It’s one thing for me to write about persecution. For me, persecution is only a rising shadow on the horizon.
But it’s quite another for believers to speak to you from within persecution.
So I will step aside and let them talk to you. Here is what I just heard in person from Christians from Syria, Israel, and China. This is what they want you to know about persecution.
This World is Not Your Home
Steven Khoury grew up in Bethlehem, a Christian Arab, son of a pastor. He remembers walking along streets littered with body parts from the latest bombing during an intifada. On Sundays, his father preached with buckets of water on hand to douse Molotov cocktails thrown during services. “I learned that life is short,” Steven said. “So you must live in light of the kingdom of God.”

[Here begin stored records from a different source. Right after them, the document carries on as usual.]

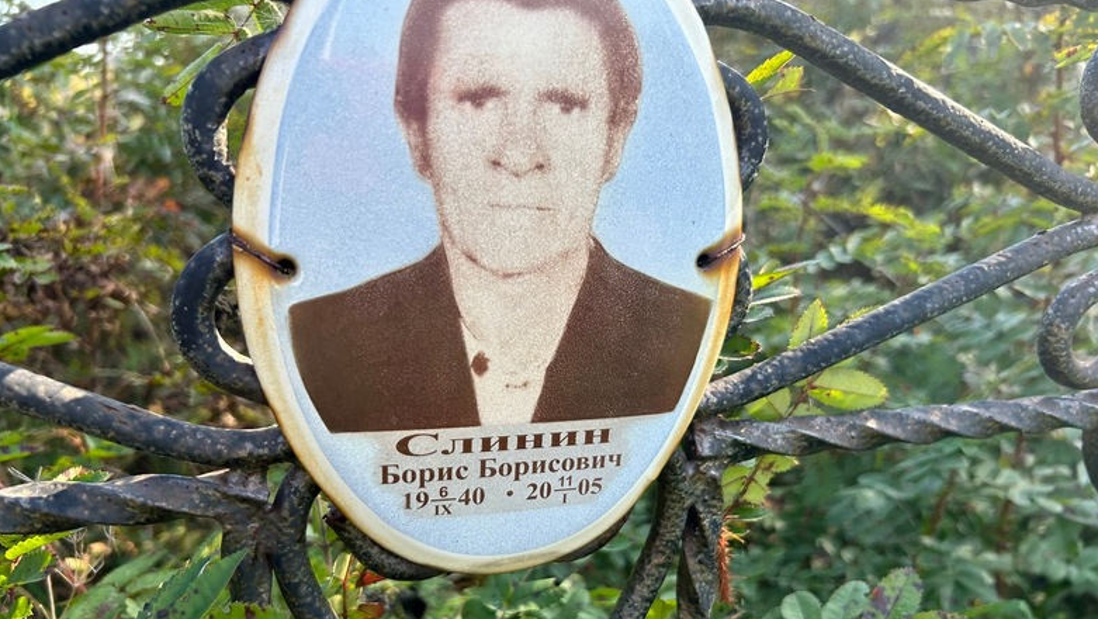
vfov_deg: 39.9
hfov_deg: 66.0
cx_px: 537
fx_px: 845
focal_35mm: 29
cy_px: 390
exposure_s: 1/723
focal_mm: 5.7
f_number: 1.5
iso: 50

Nourha, a Christian woman from Syria, fled from the approach of ISIS with her family. Many of their Christian neighbors did not leave soon enough. When the government eventually drove ISIS out, Nourha returned to find only destruction. Their family’s line of restaurants, their home, their neighbors—all gone. After so much loss, a friend asked her if she still thought Jesus was worth it. She answered, “I haven’t lost anything. I have Jesus. When we have Jesus we have everything.”

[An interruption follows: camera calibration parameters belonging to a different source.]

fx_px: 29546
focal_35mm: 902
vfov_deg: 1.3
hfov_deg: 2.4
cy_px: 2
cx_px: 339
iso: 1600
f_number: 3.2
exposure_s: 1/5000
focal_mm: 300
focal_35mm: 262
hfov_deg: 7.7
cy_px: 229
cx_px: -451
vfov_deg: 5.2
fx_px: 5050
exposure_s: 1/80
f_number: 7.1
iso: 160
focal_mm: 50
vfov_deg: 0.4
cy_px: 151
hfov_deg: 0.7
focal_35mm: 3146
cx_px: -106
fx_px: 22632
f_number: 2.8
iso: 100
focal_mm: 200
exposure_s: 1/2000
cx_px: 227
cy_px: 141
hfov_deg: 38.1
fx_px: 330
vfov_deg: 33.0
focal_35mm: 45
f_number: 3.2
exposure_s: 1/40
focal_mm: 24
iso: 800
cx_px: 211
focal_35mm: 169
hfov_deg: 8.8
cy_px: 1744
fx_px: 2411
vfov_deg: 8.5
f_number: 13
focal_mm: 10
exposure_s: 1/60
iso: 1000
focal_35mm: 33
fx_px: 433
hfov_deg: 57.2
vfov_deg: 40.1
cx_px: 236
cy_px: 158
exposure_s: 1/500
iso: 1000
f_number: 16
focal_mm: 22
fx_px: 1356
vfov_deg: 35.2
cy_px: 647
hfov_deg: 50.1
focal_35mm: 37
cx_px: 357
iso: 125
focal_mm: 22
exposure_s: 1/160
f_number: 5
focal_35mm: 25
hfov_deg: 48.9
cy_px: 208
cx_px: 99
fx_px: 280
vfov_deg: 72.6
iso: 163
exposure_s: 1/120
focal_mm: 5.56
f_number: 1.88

“Brother John” of Syria asks, “What does the Church look like in the midst of that?” He reported that it looks like a congregation that used to number 200 growing to 1000. It looks like believers meeting fourteen times throughout the week. It looks like people dropping their last valuable possessions into an offering basket because they want to send missionaries to Sudan.
God Is at Work
Sarah Liu of China has discovered, “You do your part, God does His.” When she gave her life to Christ, Sarah’s mother sent her to three months of Bible training. From there, Sarah and another woman went out to share the gospel, supplied with an “emergency fund” of $1.50 for three months. They found a home to stay in, and five people came to hear what they had to say. Soon there was standing room only, and Sarah asked for twenty co-workers to come help disciple all the people turning from Buddhism to life in Christ.

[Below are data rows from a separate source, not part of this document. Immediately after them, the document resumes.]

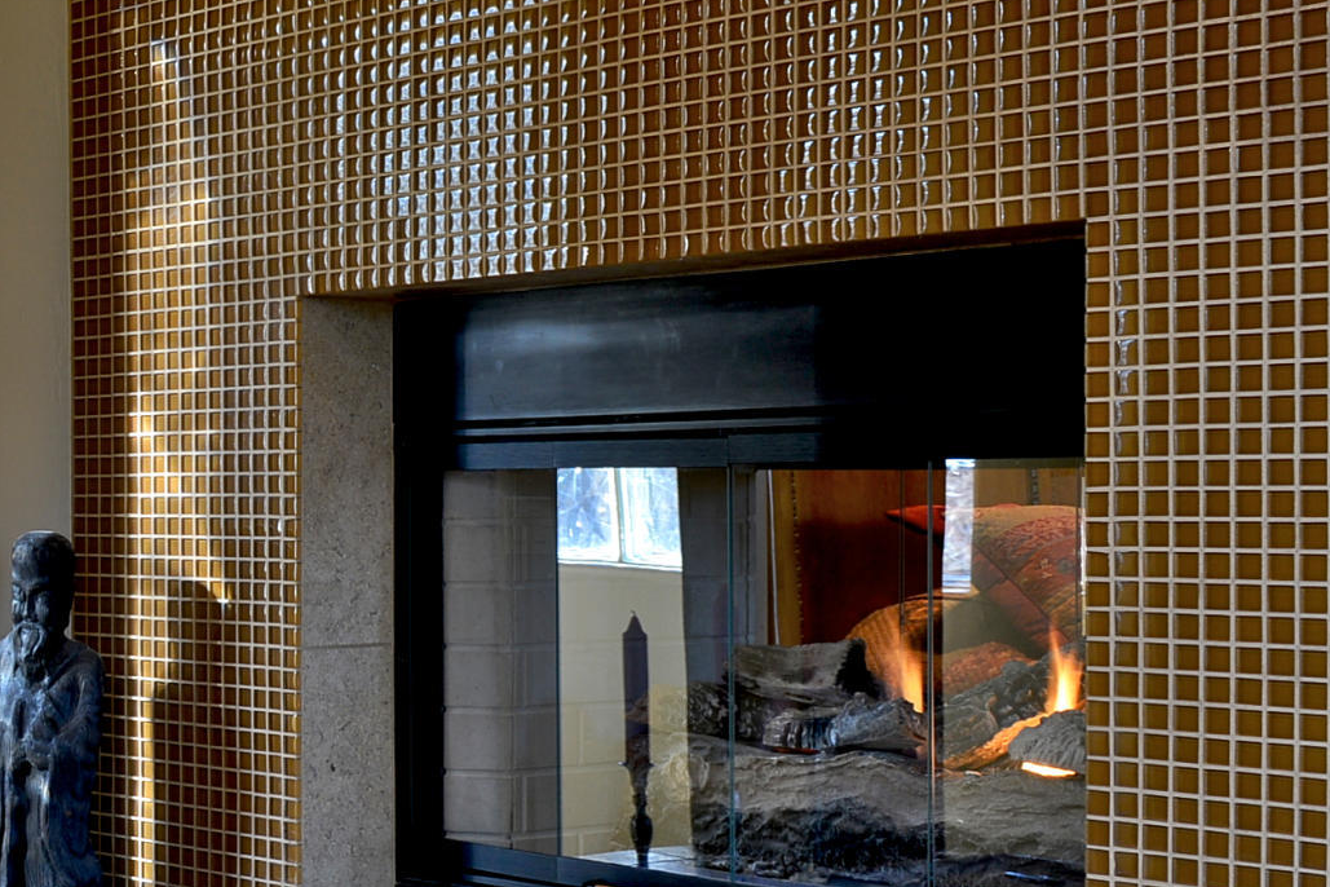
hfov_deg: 25.4
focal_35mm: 70
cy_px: 540
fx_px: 2586
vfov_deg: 19.4
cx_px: -339
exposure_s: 1/2.5
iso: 160
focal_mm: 24
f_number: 13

At church in Syria, Brother John said, there are no metal detectors, no guards to keep terrorists from entering. He shrugged, “We have to trust the Lord.” But one Sunday when a man started shouting, “Allahu Akbar!” during the service, people headed for the doors. The pastor kept preaching. The sermon ended with an invitation to receive the gift of eternal salvation through Jesus Christ. The man who shouted was one of ten who came forward. He had been using the only words he knew—“God is great!”—to express his joy over hearing what Christ had done to save him.
Jesus Is Worth Any Price
Sarah Liu went to prison multiple times for talking to people about Christ. During one of these times she was forced to walk all night in shackles, dragging a heavy chain without stopping. Her hands and feet bled from the wounds of her torture. Looking down at the trail being drawn in her own blood, she said, reminded her Christ too had left such a trail when He carried His cross for her sins. Sarah said, “I had wanted Christ but not His cross. If I wanted to be His disciple, I saw I must follow Christ with my cross.” Upon her release Sarah went right back to telling others about Him.
Steven Khoury also knows about the very real presence of Christ during persecution. The relatives of a man he led to Christ attacked him for his “proselytizing.” As they beat him up, Steven cried out to Jesus for help. He felt “a white blanket” cover him until it was over. “Their attack backfired,” he said. “They only made me love Jesus more.”
This same love for Jesus drove three new Christians to brave a dangerous border crossing—five times. Were they escaping? No, they were trying to reach the Bible training offered by Brother John’s ministry. Running barefoot through a bog, dodging bullets, the men already knew severe beatings awaited them if they got caught again. At last they made it. John’s team, seeing their weariness, hesitated to teach them for more than six hours their first day. But the men responded, “We risked our lives to be here. What do we do with the rest of our days?”
To Whom Will You Give The Greatest Gift?
Brother John and his wife dreaded the trip to get papers they needed to pass in and out of Syria. They would have to pass multiple checkpoints, each manned by soldiers. One morning John’s father announced the day had come to make the trip.
John’s father drove, with his mother in front and John and his wife in back. They rolled up to the first checkpoint. John’s father lowered his window and before the soldier could speak said, “I’d like to tell you about the greatest gift the world has ever received.” Then he told the soldier how Jesus loved him enough to die for his sins and rose to give him new life.
The dumbstruck soldier watched as John’s father pulled a New Testament out from beside his seat and handed it to him. Soon other soldiers approached, each asking for his own New Testament. John’s father had brought plenty. Before they waved the family through the checkpoint, they leaned in and asked, “Please pray for us.”
John’s father repeated the scenario at every checkpoint on their route. Then he did the same with every official they met in the government building. They still went home with the papers they’d come for.
John sent out a challenge to all of us. “What are you doing with the best gift the world ever knew? Are you taking it to your friends? Your neighbors?”
How shall we respond to John’s question?